┌────────
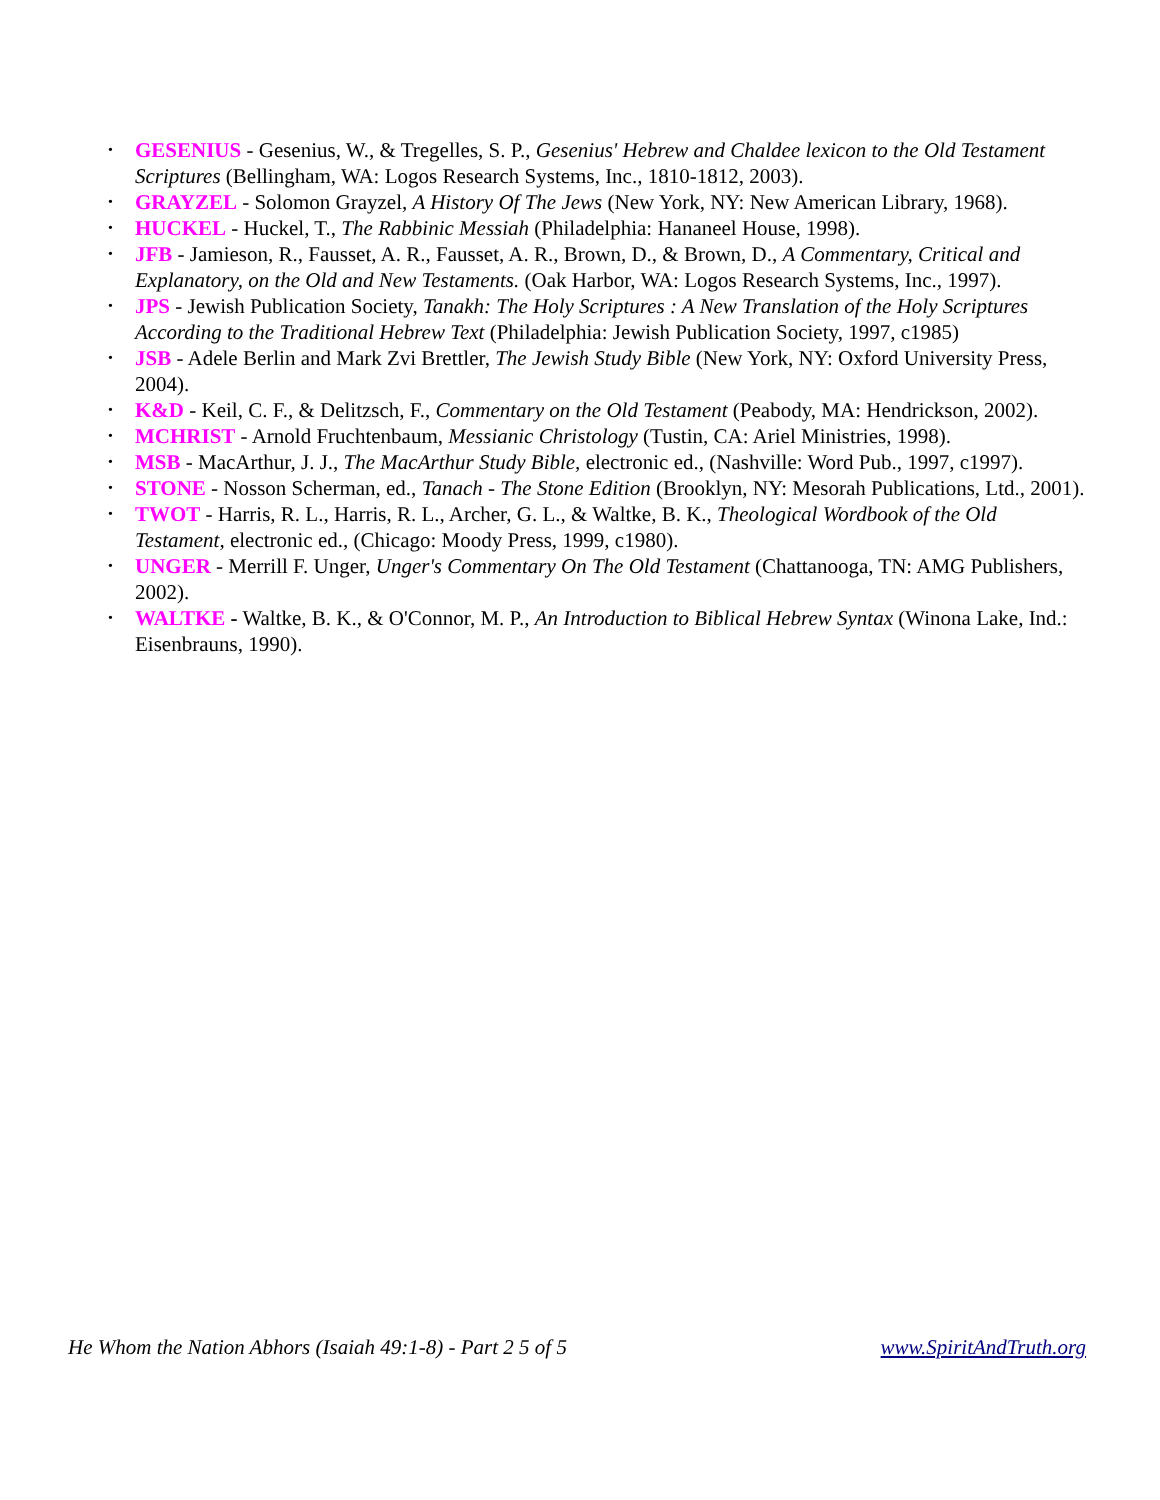• GESENIUS - Gesenius, W., & Tregelles, S. P., Gesenius' Hebrew and Chaldee lexicon to the Old Testament Scriptures (Bellingham, WA: Logos Research Systems, Inc., 1810-1812, 2003).
• GRAYZEL - Solomon Grayzel, A History Of The Jews (New York, NY: New American Library, 1968).
• HUCKEL - Huckel, T., The Rabbinic Messiah (Philadelphia: Hananeel House, 1998).
• JFB - Jamieson, R., Fausset, A. R., Fausset, A. R., Brown, D., & Brown, D., A Commentary, Critical and Explanatory, on the Old and New Testaments. (Oak Harbor, WA: Logos Research Systems, Inc., 1997).
• JPS - Jewish Publication Society, Tanakh: The Holy Scriptures : A New Translation of the Holy Scriptures According to the Traditional Hebrew Text (Philadelphia: Jewish Publication Society, 1997, c1985)
• JSB - Adele Berlin and Mark Zvi Brettler, The Jewish Study Bible (New York, NY: Oxford University Press, 2004).
• K&D - Keil, C. F., & Delitzsch, F., Commentary on the Old Testament (Peabody, MA: Hendrickson, 2002).
• MCHRIST - Arnold Fruchtenbaum, Messianic Christology (Tustin, CA: Ariel Ministries, 1998).
• MSB - MacArthur, J. J., The MacArthur Study Bible, electronic ed., (Nashville: Word Pub., 1997, c1997).
• STONE - Nosson Scherman, ed., Tanach - The Stone Edition (Brooklyn, NY: Mesorah Publications, Ltd., 2001).
• TWOT - Harris, R. L., Harris, R. L., Archer, G. L., & Waltke, B. K., Theological Wordbook of the Old Testament, electronic ed., (Chicago: Moody Press, 1999, c1980).
• UNGER - Merrill F. Unger, Unger's Commentary On The Old Testament (Chattanooga, TN: AMG Publishers, 2002).
• WALTKE - Waltke, B. K., & O'Connor, M. P., An Introduction to Biblical Hebrew Syntax (Winona Lake, Ind.: Eisenbrauns, 1990).
He Whom the Nation Abhors (Isaiah 49:1-8) - Part 2 5 of 5 www.SpiritAndTruth.org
└────────
▶ [Exercise aim]
The data above must be reproduced exactly, without any of its pictures.

▶ [Output below]
• GESENIUS - Gesenius, W., & Tregelles, S. P., Gesenius' Hebrew and Chaldee lexicon to the Old Testament Scriptures (Bellingham, WA: Logos Research Systems, Inc., 1810-1812, 2003).
• GRAYZEL - Solomon Grayzel, A History Of The Jews (New York, NY: New American Library, 1968).
• HUCKEL - Huckel, T., The Rabbinic Messiah (Philadelphia: Hananeel House, 1998).
• JFB - Jamieson, R., Fausset, A. R., Fausset, A. R., Brown, D., & Brown, D., A Commentary, Critical and Explanatory, on the Old and New Testaments. (Oak Harbor, WA: Logos Research Systems, Inc., 1997).
• JPS - Jewish Publication Society, Tanakh: The Holy Scriptures : A New Translation of the Holy Scriptures According to the Traditional Hebrew Text (Philadelphia: Jewish Publication Society, 1997, c1985)
• JSB - Adele Berlin and Mark Zvi Brettler, The Jewish Study Bible (New York, NY: Oxford University Press, 2004).
• K&D - Keil, C. F., & Delitzsch, F., Commentary on the Old Testament (Peabody, MA: Hendrickson, 2002).
• MCHRIST - Arnold Fruchtenbaum, Messianic Christology (Tustin, CA: Ariel Ministries, 1998).
• MSB - MacArthur, J. J., The MacArthur Study Bible, electronic ed., (Nashville: Word Pub., 1997, c1997).
• STONE - Nosson Scherman, ed., Tanach - The Stone Edition (Brooklyn, NY: Mesorah Publications, Ltd., 2001).
• TWOT - Harris, R. L., Harris, R. L., Archer, G. L., & Waltke, B. K., Theological Wordbook of the Old Testament, electronic ed., (Chicago: Moody Press, 1999, c1980).
• UNGER - Merrill F. Unger, Unger's Commentary On The Old Testament (Chattanooga, TN: AMG Publishers, 2002).
• WALTKE - Waltke, B. K., & O'Connor, M. P., An Introduction to Biblical Hebrew Syntax (Winona Lake, Ind.: Eisenbrauns, 1990).
He Whom the Nation Abhors (Isaiah 49:1-8) - Part 2 5 of 5 www.SpiritAndTruth.org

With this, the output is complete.